(INSTRUCTIONS FOR THE TASK):
Set out every line of the data below as a numbered list, leaving out any blank lines.
════
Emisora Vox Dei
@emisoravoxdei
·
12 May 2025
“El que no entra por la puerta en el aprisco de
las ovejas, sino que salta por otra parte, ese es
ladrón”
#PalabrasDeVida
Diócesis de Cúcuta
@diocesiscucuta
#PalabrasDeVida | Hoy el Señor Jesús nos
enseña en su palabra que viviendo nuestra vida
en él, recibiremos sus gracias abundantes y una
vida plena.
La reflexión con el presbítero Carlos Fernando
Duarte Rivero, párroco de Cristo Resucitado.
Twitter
════
(YOUR RESPONSE):
1. Emisora Vox Dei
2. @emisoravoxdei
3. ·
4. 12 May 2025
5. “El que no entra por la puerta en el aprisco de
6. las ovejas, sino que salta por otra parte, ese es
7. ladrón”
8. #PalabrasDeVida
9. Diócesis de Cúcuta
10. @diocesiscucuta
11. #PalabrasDeVida | Hoy el Señor Jesús nos
12. enseña en su palabra que viviendo nuestra vida
13. en él, recibiremos sus gracias abundantes y una
14. vida plena.
15. La reflexión con el presbítero Carlos Fernando
16. Duarte Rivero, párroco de Cristo Resucitado.
17. Twitter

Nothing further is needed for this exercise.